All Alternate Reality Games can be said to have educational value, since they all encourage reasoning, problem-solving, communication, exploration, and so on. But designers have also been developing games with the specific purpose of promoting personal development, learning, and training, and the possibilities have only just begun to be explored in this budding field of learning design. For instance, Simon Brookes, an instructor at the Portsmouth Centre for Enterprise, has developed a compelling case for the power of Alternate Reality Games to teach entrepreneurship, making the point that “entrepreneurial learning is enhanced when learners are immersed in authentic or near-real experiences…are able to reflect on these experiences…[and] are allowed to imitate, experiment (play) in a safe (low-risk) environment,” conditions which Alternate Reality Games naturally foster.
And educational games have extended far beyond school confines and curricula. Here are three innovative games designed for the public that have demonstrated the radical educational potential of Alternate Reality Games:
WWO invited people from all walks of life to contribute “collective imagination” to confront a real-world issue: the risk our unbridled thirst for oil poses to our economy, climate and quality of life. It’s a milestone in the quest to use games as democratic, collaborative platforms for exploring possible futures and sparking future-changing action… WORLD WITHOUT OIL simulated the first 32 weeks of a global oil crisis. It established a citizen “nerve center” to track events and share solutions. Anybody could play by creating a personal story – an email or phone call, or for advanced users a blog post, video, photo, podcast, twitter, whatever – that chronicled the imagined reality of their life in the crisis.…
When WWO concluded on June 1, 2007, its detailed vision of a possible future, expressed in 1,500 personal chronicles posted across the Web, had immersed 68,000 viewers (over 110,000 by year end)
No one today has a clear picture of oil availability or what will happen when demand inevitably outstrips supply. That will largely depend on how well people prepare, cooperate, and collectively create solutions, and before WWO, no one had ever thought to ask them what they might do.
By playing it out ‘for real’, WWO evoked collective intelligence and the wisdom of crowds in advance. Players worked together to gain grassroots insights into the forces that will rule at street level in a crisis. Their solutions – acts that mold communities, slash wasteful consumption and create more “elastic” lives – stand as vibrant antidotes to official paralysis.

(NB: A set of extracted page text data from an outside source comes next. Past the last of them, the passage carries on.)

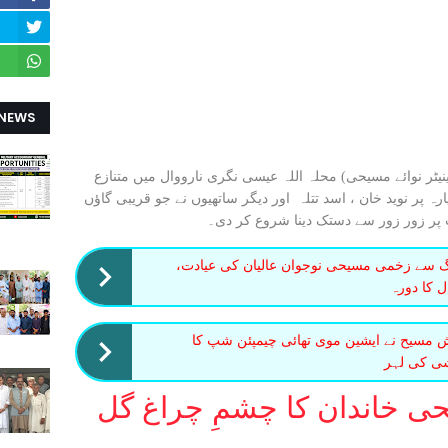
 NEWS
یٹر نوائے مسیحی) محلہ اللہ عیسی نگری نارووال میں متنازع
خہ 20 مئی دن ساڑھے گیارہ پر نوید خان ، اسد تتلہ اور دیگر ساتھیوں نے جو قریبی گاؤں
 پر زور زور سے دستک دینا شروع کر دی۔
رنگ سے زخمی مسیحی نوجوان عالیان کی عیادت،
 کا دورہ
 مسیح نے ایشین موی تھائی چیمپئن شپ کا
شی کی لہر
حی خاندان کا چشمِ چراغ گل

WWO didn’t only “raise awareness” about oil dependence. By creating a simple nonpartisan framework that focused thousands of people from all walks of life upon this common issue, WWO sparked peer learning and inquiry-based exploration of the roots, outcomes, and prevention of an oil crisis. By “rousing our democratic imagination,” WWO fostered deep engagement and changed people’s lives. Via a game, players made themselves better citizens.
Find the Future:
Find The Future at NYPL brings visitors to the Library together with players around the world to tap into the creative power of the Library’s collections.
It is the first game in the world in which winning the game means writing a book together — a collection of 100 ways to make history and change the future, inspired by 100 of the most intriguing works of the past.
Starting May 21, 2011, visitors to the Stephen A. Schwarzman branch of the NYPL can play the game with their personal smartphones or on Library computers. Global players will join the game with any computer that has access to the Internet. The game is free to play.
The game is designed to empower players to find inspiration for their own extraordinary futures by bringing them face-to-face with the writings and personal objects of people who made an extraordinary difference in the past.
The game starts with a special, invitation-only event on May 20, 2011. As part of the Centennial celebration weekend, hundreds of gamers will earn the chance to join a special once-in-a-lifetime event: an “overnight lock-in” at NYPL’s Stephen A. Schwarzman building. This “write all night” lock in will serve as the official kick-off for the Find The Future game.
EVOKE is a ten-week crash course in changing the world. The goal of the social network game is to help empower people all over the world to come up with creative solutions to our most urgent social problems. The game’s first season began on March 3, 2010 and ended on May 12th, 2010.
All three of these examples were developed with the ingenuity and expertise of game designer and theorist Jane McGonigal, who has visions about the future of gaming that would have made Johan Huizinga proud. Innovative companies like SCVNGR and Will Wright’s new Hive Mind represent the next step toward realizing the dream of Huizinga and McGonigal: the gamification of everyday life.